WG Co-chair hat OFF

Matt,



I'm happy to accept that the new wording is poor, but I'm pretty sure the old wording was also bad, and I think this discussion is important.


Please do not misunderstand me - I was not implicitly expressing a preference for the old wording when I questioned the change you've made to this version draft. What I was wondering about was the viability in terms of both server load and relying party actions in a fully populated system if the relying parties implemented such a recommendation with a three hour refresh cycle time, and I was wondering about the query load on the server under an idealized load model and the viability of the relying party to complete a sweep of a fully populated and fully distributed repository publication system within a 3 hour time period.

You have raised some good questions in your note:

1) So the first implicit question is: Should the working group be making a recommendation as to the frequency with which a relying party pulls from the repository?

2) The second question is: If we make a recommendation regarding frequency with which relying parties should pull updates, what frequency should we recommend.

And perhaps I could add a third, on a more procedural note:

3) Should such operational recommendations be made in an architecture document or collected together in an operational guidelines document?
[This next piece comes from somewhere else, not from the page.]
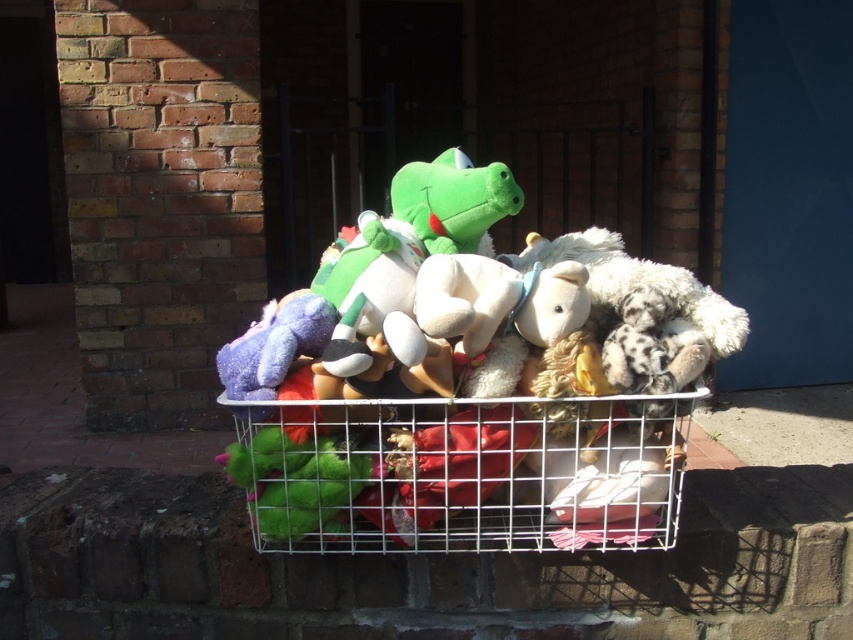
Can you confirm if soft plush toys at center is bigger than white wire shopping basket at center?

Indeed, soft plush toys at center has a larger size compared to white wire shopping basket at center.

From the picture: Does soft plush toys at center have a greater width compared to white wire shopping basket at center?

Yes.

This screenshot has height=640, width=853. In order to click on soft plush toys at center in this screenshot , I will do `click(463, 392)`.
The original rough guesstimates about load in my response to your original note to the WG were just that, and doubtless an answer to question 2 would benefit form some more detailed analysis of a number of possible deployment scenarios, as you have also noted. Whether the recommendation needs to encompass a worst case deployment scenario, or to what extent any such recommendation is affected by the nature of the deployed environment of certificate and signed object publication points probably merits some study in the WG as well.

The "currency" of the data and the "responsiveness" of the system of changes are to my mind important topics. Given that the repository publication system is passive, in that new data cannot be pushed to replying parties, but instead relies on the actions of replying parties to discover a change, then the recommendations to relying parties, and the associated implications of overall system load are all relevant considerations here.